I really need to start posting on my good days, because I’m starting to annoy myself.
I envy people who can identify what they’re feeling right away. Or within the first half hour.
Heck, within the first day.
All I can process is that I hurt and I’m crying.
I actually had some really, really good days. I felt more myself. I was even feeding my soul decently. I played piano for the first time in months. I got my apartment cleaned, which feels wonderful. I have been continuing with that fantastic Bible study I mentioned in a previous post, and I think that has fed my soul more than anything. I’ve been sleeping and eating decently. I am caught up on work and starting to get ahead.
I briefly felt like things were in a good place.
Now I’m trying to sort out what the hell just happened, whether or not I should be upset or ticked off, why my heart hurts so much, why on earth we cannot have a simple discussion (I have a theory that any serious discussion must be had earlier in the day for us, but I have not had the chance to thoroughly test this), and I still have no freaking clue how to sort out how I feel. How do people figure this out? How do emotionally healthy, aware, stable people figure out what they’re feeling?
That’s pretty much the only point of this entry.

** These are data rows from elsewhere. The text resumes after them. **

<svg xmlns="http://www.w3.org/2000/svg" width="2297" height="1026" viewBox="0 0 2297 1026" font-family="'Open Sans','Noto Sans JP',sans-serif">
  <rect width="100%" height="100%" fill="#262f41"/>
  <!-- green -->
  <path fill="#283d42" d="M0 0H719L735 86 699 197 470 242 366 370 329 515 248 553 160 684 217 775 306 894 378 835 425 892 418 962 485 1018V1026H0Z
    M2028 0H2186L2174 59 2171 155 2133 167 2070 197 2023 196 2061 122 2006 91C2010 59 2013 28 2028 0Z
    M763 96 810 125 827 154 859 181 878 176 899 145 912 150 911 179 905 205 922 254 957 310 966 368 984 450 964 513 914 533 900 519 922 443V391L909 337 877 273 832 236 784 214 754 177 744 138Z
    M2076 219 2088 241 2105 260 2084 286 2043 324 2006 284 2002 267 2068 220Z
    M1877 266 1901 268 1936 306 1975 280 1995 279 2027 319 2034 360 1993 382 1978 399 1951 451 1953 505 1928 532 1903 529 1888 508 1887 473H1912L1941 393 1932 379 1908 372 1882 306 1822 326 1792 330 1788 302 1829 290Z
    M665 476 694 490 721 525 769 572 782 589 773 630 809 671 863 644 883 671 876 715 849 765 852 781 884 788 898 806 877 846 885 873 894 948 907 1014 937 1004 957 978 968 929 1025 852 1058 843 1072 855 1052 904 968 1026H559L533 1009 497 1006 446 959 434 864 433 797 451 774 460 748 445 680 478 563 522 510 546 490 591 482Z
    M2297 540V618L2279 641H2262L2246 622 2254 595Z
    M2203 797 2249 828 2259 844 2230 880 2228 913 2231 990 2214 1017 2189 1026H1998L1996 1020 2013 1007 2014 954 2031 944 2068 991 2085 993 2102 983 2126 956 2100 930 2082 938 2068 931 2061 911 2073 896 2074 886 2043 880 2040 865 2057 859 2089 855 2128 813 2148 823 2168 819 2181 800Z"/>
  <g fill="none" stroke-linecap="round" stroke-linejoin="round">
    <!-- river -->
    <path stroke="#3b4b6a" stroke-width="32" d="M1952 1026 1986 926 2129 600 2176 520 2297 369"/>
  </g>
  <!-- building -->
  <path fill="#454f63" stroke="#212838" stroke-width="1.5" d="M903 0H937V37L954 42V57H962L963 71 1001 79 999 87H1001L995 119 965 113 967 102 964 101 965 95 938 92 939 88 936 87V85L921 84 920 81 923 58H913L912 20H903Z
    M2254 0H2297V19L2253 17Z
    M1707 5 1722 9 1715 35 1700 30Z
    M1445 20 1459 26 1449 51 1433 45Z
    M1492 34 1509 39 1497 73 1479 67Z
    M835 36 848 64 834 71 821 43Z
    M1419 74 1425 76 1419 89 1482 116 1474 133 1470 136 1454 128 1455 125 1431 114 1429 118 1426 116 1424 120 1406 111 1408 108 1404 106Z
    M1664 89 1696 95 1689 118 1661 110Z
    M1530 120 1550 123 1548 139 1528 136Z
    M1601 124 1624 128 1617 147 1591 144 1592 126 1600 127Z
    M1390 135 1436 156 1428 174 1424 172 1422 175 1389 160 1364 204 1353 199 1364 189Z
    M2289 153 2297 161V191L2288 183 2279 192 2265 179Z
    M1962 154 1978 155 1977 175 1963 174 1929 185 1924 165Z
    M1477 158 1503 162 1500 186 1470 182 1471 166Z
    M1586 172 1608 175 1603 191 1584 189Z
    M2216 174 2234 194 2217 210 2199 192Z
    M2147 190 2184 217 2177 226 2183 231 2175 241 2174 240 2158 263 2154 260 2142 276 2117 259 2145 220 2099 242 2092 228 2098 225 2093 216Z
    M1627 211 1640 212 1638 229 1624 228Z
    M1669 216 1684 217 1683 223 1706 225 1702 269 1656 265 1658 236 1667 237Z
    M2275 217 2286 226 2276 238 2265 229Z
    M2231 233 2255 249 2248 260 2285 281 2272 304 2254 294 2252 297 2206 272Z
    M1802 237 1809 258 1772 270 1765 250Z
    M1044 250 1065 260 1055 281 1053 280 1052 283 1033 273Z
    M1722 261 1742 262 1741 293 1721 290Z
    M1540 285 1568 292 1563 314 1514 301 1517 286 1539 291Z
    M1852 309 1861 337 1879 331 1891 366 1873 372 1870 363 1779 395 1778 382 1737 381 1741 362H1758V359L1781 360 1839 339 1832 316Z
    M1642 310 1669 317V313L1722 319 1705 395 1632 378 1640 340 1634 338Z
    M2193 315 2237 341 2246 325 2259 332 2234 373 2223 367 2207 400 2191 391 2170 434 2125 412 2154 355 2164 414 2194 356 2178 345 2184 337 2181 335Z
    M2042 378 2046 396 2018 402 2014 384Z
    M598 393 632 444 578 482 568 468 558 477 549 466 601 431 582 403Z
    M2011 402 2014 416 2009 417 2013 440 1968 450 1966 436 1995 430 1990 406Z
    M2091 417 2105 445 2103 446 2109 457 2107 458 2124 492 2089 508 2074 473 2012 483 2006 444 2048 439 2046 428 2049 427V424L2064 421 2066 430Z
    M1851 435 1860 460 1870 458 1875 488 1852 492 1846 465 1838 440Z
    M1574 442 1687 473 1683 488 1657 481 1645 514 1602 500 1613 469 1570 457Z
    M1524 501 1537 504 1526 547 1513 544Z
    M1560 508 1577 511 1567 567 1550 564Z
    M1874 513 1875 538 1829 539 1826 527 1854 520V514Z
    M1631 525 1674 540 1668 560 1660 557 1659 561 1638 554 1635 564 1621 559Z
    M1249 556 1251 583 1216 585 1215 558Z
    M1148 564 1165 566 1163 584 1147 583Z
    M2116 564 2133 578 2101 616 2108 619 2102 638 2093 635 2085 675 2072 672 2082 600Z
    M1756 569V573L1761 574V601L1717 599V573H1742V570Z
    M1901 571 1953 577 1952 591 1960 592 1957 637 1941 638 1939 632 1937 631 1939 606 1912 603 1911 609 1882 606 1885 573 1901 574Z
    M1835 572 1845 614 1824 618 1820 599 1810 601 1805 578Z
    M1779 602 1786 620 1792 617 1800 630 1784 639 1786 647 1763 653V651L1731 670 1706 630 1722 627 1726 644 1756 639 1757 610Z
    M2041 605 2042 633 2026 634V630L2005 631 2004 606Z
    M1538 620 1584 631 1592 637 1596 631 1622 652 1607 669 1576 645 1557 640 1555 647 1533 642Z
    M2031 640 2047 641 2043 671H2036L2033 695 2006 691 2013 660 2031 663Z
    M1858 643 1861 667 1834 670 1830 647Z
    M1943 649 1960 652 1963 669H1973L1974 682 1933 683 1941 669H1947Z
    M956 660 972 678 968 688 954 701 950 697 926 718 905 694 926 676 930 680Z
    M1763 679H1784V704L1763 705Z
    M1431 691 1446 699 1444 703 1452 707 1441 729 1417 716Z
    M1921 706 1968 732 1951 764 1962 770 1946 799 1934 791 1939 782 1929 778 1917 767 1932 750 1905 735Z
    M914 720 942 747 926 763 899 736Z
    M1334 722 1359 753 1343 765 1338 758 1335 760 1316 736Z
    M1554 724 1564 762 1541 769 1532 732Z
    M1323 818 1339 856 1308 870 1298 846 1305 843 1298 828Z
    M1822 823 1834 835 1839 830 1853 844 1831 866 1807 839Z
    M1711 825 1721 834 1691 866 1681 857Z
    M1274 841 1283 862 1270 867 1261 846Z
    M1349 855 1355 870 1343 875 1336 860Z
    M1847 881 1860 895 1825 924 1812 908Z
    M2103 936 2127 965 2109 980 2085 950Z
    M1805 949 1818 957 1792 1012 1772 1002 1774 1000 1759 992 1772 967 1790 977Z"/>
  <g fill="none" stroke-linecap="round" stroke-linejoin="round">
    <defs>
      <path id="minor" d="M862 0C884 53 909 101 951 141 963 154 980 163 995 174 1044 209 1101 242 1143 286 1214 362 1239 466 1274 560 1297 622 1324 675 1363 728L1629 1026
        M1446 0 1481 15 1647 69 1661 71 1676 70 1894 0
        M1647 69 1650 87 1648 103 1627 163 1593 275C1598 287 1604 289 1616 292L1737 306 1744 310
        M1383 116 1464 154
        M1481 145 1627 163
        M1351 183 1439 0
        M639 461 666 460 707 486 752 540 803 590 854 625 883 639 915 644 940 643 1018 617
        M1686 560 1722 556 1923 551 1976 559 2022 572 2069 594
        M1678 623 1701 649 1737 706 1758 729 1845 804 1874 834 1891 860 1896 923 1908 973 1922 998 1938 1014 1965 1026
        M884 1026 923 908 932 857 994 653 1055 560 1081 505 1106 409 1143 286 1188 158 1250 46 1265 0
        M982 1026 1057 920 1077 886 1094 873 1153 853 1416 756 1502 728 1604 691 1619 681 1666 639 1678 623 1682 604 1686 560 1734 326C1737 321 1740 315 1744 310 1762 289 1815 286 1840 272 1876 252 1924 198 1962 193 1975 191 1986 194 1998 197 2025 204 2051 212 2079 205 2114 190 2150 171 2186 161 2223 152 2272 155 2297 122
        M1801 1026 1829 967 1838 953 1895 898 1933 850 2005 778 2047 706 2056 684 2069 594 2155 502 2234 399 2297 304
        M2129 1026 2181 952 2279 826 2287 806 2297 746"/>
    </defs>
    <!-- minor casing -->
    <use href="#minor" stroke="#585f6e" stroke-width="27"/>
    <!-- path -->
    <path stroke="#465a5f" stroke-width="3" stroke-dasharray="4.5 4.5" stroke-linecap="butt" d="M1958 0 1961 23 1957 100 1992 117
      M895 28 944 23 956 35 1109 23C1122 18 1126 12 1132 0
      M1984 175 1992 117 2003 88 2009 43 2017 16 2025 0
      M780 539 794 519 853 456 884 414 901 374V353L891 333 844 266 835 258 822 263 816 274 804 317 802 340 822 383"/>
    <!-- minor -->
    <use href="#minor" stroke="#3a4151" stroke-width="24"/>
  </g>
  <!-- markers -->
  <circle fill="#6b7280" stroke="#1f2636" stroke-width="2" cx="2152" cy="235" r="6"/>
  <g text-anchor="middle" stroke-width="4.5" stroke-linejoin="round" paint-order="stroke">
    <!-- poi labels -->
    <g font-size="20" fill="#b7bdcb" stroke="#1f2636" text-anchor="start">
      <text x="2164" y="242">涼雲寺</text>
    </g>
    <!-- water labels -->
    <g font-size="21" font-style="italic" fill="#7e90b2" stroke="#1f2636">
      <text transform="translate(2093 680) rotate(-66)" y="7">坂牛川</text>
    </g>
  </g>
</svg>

I feel like I got hit with a truck. That is the extent of my knowledge. I am torn between attempting to think about this and actually getting things done tonight.

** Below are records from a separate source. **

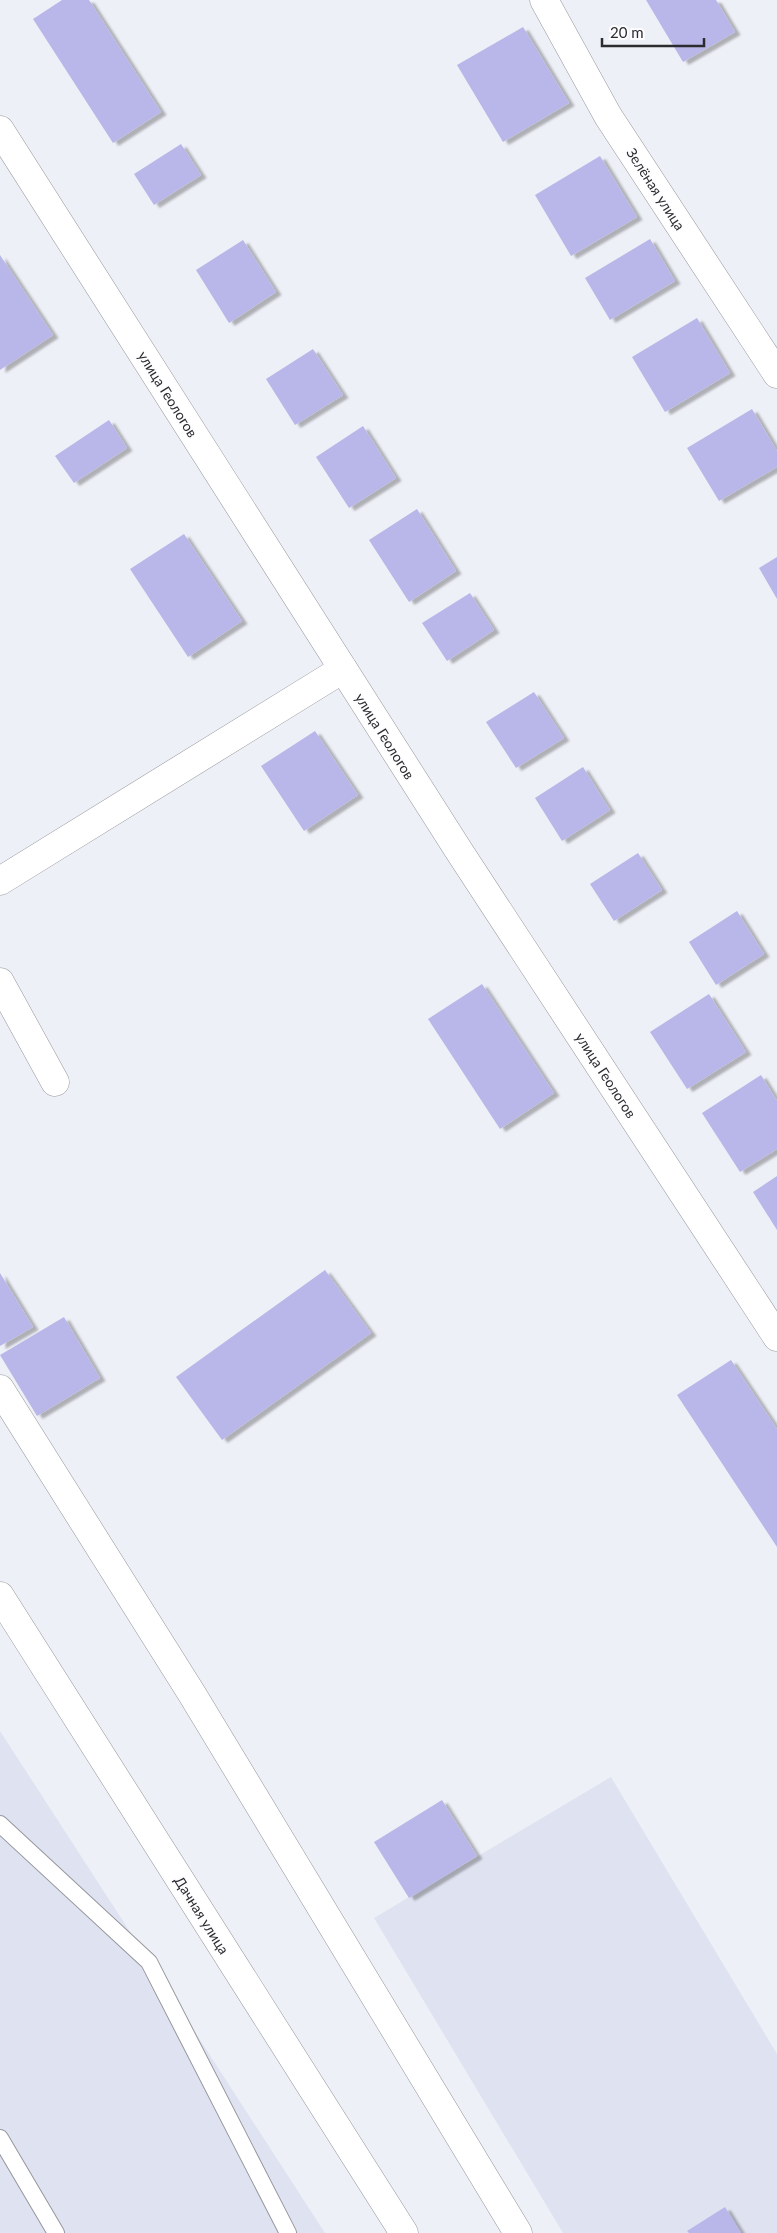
<svg xmlns="http://www.w3.org/2000/svg" width="777" height="2233" viewBox="0 0 777 2233" font-family="Lato,sans-serif">
	<defs>
		<filter id="shadow"><feDropShadow dx="5.5" dy="3" stdDeviation="1" flood-color="#0004"/></filter>
	</defs>
	<rect width="100%" height="100%" fill="#eef0f7"/>
	<!-- built -->
	<g fill="#dfe2f0">
		<path d="M0,1731L325,2233H0Z"/>
		<path d="M611,1777L777,2054V2233H563L374,1918Z"/>
	</g>
	<!-- building -->
	<g fill="#b9b6e9" filter="url(#shadow)">
		<path d="M62,0H89L161,112L113,143L33,19Z"/>
		<path d="M646,0H716L735,32L683,62Z"/>
		<path d="M523,27L569,103L503,142L457,65Z"/>
		<path d="M181,144L201,175L154,205L134,174Z"/>
		<path d="M600,156L637,217L571,256L535,195Z"/>
		<path d="M650,239L675,281L610,320L585,278Z"/>
		<path d="M243,240L276,292L229,323L196,270Z"/>
		<path d="M0,255L53,335L0,370Z"/>
		<path d="M697,318L730,373L665,412L632,357Z"/>
		<path d="M313,349L343,395L295,425L266,379Z"/>
		<path d="M752,409L777,451V467L719,501L687,448Z"/>
		<path d="M109,420L127,448L74,483L55,456Z"/>
		<path d="M363,426L396,478L349,508L316,457Z"/>
		<path d="M417,509L456,571L409,602L369,540Z"/>
		<path d="M184,534L242,621L188,657L130,569Z"/>
		<path d="M777,557V599L759,568Z"/>
		<path d="M470,593L494,630L447,661L422,623Z"/>
		<path d="M534,692L564,738L516,768L486,722Z"/>
		<path d="M315,731L358,795L304,831L261,766Z"/>
		<path d="M583,767L610,810L562,841L535,798Z"/>
		<path d="M638,853L662,890L614,921L590,884Z"/>
		<path d="M737,911L764,954L716,985L689,942Z"/>
		<path d="M482,984L554,1093L500,1129L428,1019Z"/>
		<path d="M709,994L746,1052L687,1089L650,1032Z"/>
		<path d="M761,1075L777,1101V1149L740,1172L702,1113Z"/>
		<path d="M777,1176V1230L753,1192Z"/>
		<path d="M325,1270L371,1333L222,1440L176,1377Z"/>
		<path d="M0,1273L33,1327L0,1346Z"/>
		<path d="M64,1317L100,1378L37,1416L0,1355Z"/>
		<path d="M731,1360L777,1429V1547L677,1395Z"/>
		<path d="M442,1800L477,1856L409,1898L374,1842Z"/>
		<path d="M725,2207L741,2233H689L687,2231Z"/>
	</g>
	<g fill="none" stroke-linecap="round" stroke-linejoin="round">
		<defs>
			<g id="lane">
				<path d="M0,1824L149,1962L288,2233"/>
				<path d="M0,2138L56,2233"/>
			</g>
			<g id="street">
				<path d="M544,0L608,116L777,374"/>
				<path d="M0,130L459,851L777,1337"/>
				<path d="M0,881L343,669"/>
				<path d="M0,982L55,1082"/>
				<path d="M0,1389L192,1694L518,2233"/>
				<path d="M0,1596L404,2233"/>
			</g>
		</defs>
		<!-- lane casing -->
		<use href="#lane" stroke="#96979d" stroke-width="18"/>
		<!-- street casing -->
		<use href="#street" stroke="#96979d" stroke-width="29"/>
		<!-- lane -->
		<use href="#lane" stroke="#fff" stroke-width="16"/>
		<!-- street -->
		<use href="#street" stroke="#fff" stroke-width="28"/>
	</g>
	<g text-anchor="middle" dominant-baseline="central" stroke-width="4" stroke-linejoin="round" paint-order="stroke">
		<!-- street labels -->
		<g font-size="14" fill="#2c2c2f" stroke="#fdfdff">
			<text transform="translate(656 189) rotate(57)">Зелёная улица</text>
			<text transform="translate(168 394) rotate(58)">улица Геологов</text>
			<text transform="translate(385 736) rotate(58)">улица Геологов</text>
			<text transform="translate(606 1075) rotate(57)">улица Геологов</text>
			<text transform="translate(202 1915) rotate(58)">Дачная улица</text>
		</g>
	</g>
	<!-- scale -->
	<path d="M602 38v8h102v-8" fill="none" stroke="#2c2c2f" stroke-width="2.5"/>
	<text x="610" y="38" font-size="15" fill="#2c2c2f" stroke="#fdfdff" stroke-width="4" paint-order="stroke">20 m</text>
</svg>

So this is where the journal kicks in. This is where I attempt to process, #1: hit a wall there, so on to the next step. I use this to keep myself accountable and make sure I take care of myself sufficiently, and don’t do something stupid.
Not doing something stupid includes halfway processing this and then messaging him back: so no messaging. Logged out. Going to wait a minimum of 24 hours before I broach the subject again. And if I still hurt, then I’m going to wait longer. Because I do not want my response to be dictated by emotions I can’t even name. I will not be pushed around by…whatever the heck I’m feeling.
So self-care. This is my to do list, and I’m going to do it as best I can and then tomorrow, when I get the chance, I will log back in and tell you all how I did. Yay for accountability via the internet.
And also for lists.
- Pray. I know this is essentially, and if I skip this I’m in big trouble.
- Read my Bible. I need to get some good input, get my mind off of things, orient myself a little.
- Food. I haven’t eaten supper and it’s late, so real food.
- Water with the food. I’ve been doing a decent job of hydrating myself the last few days, I need to keep that up.
- Essential chores (tending to bunnies, cleaning the kitchen, prepping for tomorrow because I have to be up early for a meeting) with more 30 Rock (I was going to go with Christmas music, but I tend to think when there’s music; I need to not think tonight, sleep, and think tomorrow when I’m calmer).
- Quick baking because that de-stresses me and will occupy my mind (as will cleaning my kitchen).
- Bed by 2 AM at the latest. That gives me 7 hours sleep which is decent. That gives me almost 3 hours to get myself calmed down and relaxed enough to sleep.
- Read a book that is not related to school, work, or the ow-inducing events of today. Just for me. Just for my soul to have something to chew on.
In other news, apparently my soul is a puppy.